July 27, 2018. Modifications were done in the MCC R Script 1.7.2 to include new adjustments to the following non-feeding intervals (also known as bank visit intervals-BVI) errors. Note that the version 1.7.2 is included in the latest version of MCC or it can be downloaded above.

  1. BVI > 24 h error. BVI values greater than 24 h likely happen because of missing days in the database. In this case, BVI values were re-computed to only include the initial hours of the day. So, MCC assumes that the BVI event started at midnight of the day that had a BVI value greater than 24 h (or 86,400 seconds). The occurrence frequency of this error (known as "NoDays") is recorded and shown in a new bar plot by days on feed and scales (i.e., feed bunks)

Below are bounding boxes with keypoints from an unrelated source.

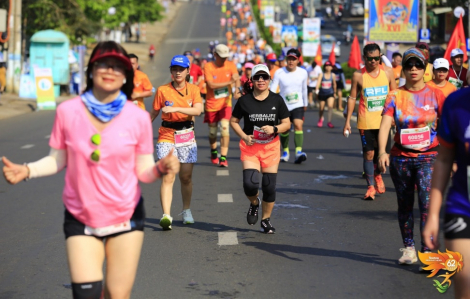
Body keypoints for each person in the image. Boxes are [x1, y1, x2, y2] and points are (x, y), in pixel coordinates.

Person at [2, 41, 180, 299]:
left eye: (118, 67)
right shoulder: (68, 111)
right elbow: (57, 159)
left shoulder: (138, 118)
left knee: (117, 295)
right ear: (91, 69)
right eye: (103, 64)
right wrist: (27, 170)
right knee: (86, 294)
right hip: (81, 215)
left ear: (127, 76)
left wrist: (160, 168)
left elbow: (143, 172)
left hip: (125, 215)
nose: (110, 70)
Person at [377, 47, 445, 264]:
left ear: (425, 68)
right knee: (404, 204)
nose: (413, 69)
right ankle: (409, 248)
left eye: (418, 64)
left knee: (427, 204)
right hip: (401, 158)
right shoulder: (395, 95)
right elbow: (386, 123)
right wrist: (382, 152)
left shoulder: (436, 94)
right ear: (404, 69)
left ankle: (428, 251)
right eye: (409, 65)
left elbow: (447, 127)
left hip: (430, 157)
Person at [230, 64, 291, 234]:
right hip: (251, 147)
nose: (261, 80)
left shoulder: (277, 100)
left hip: (271, 147)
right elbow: (233, 121)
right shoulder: (244, 101)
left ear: (270, 80)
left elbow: (287, 123)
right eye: (258, 77)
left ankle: (265, 220)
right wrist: (244, 136)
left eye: (265, 77)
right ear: (253, 80)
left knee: (269, 186)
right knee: (250, 184)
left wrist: (275, 129)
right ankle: (254, 203)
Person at [423, 87, 470, 298]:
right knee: (466, 284)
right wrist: (432, 215)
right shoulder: (456, 102)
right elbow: (443, 159)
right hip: (463, 207)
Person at [150, 55, 203, 230]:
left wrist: (176, 108)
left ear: (188, 71)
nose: (178, 72)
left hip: (186, 135)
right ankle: (166, 215)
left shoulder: (194, 90)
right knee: (168, 175)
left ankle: (186, 210)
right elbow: (154, 113)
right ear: (171, 71)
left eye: (181, 69)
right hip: (166, 134)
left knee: (186, 177)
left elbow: (198, 110)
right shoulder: (162, 90)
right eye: (175, 69)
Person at [343, 43, 397, 200]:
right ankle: (370, 187)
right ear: (364, 58)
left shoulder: (387, 72)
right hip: (365, 121)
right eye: (370, 59)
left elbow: (394, 94)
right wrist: (347, 121)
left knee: (382, 155)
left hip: (384, 122)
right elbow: (352, 97)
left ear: (380, 57)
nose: (373, 62)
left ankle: (378, 175)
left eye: (376, 58)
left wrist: (395, 116)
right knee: (368, 153)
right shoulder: (358, 76)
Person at [204, 43, 241, 167]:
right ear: (215, 55)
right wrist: (229, 82)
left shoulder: (230, 65)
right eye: (221, 57)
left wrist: (236, 88)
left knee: (225, 129)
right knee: (212, 133)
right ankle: (214, 151)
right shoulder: (208, 67)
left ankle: (223, 157)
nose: (224, 59)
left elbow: (236, 77)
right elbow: (211, 85)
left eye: (226, 57)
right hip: (211, 103)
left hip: (226, 103)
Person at [270, 48, 308, 164]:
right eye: (289, 59)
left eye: (293, 59)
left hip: (298, 104)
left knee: (298, 124)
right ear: (286, 60)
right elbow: (272, 88)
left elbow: (304, 89)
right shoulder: (279, 72)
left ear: (298, 61)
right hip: (283, 105)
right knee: (285, 128)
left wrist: (305, 104)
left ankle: (298, 152)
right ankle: (285, 152)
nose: (291, 62)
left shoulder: (303, 72)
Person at [315, 61, 336, 128]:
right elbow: (318, 83)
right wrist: (316, 91)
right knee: (321, 108)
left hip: (330, 93)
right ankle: (320, 119)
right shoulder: (321, 74)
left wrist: (335, 92)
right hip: (322, 93)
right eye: (326, 66)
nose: (328, 67)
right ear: (324, 67)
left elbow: (334, 84)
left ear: (331, 67)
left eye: (329, 66)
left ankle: (329, 122)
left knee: (330, 107)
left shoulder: (333, 75)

  2. Ghost event errors. A ghost event happens when the current feeding event starts before the end of the previous feeding event. Two ghost event scenarios can occur next:
    • Ghost event case 1 (complete overlap). This error occurs when the end of the current feeding event is GREATER than the end of the previous feeding event. The occurrence frequency of this error (known as "Ghost case 1") is recorded and shown in a new bar plot by days on feed and scales (i.e., feed bunks)
    • Ghost event case 2 (partial overlap). This error occurs when the end of the current feeding event is LESSER than the end of the previous feeding event. The occurrence frequency of this error (known as "Ghost case 2") is recorded and shown in a new bar plot by days on feed and scales (i.e., feed bunks).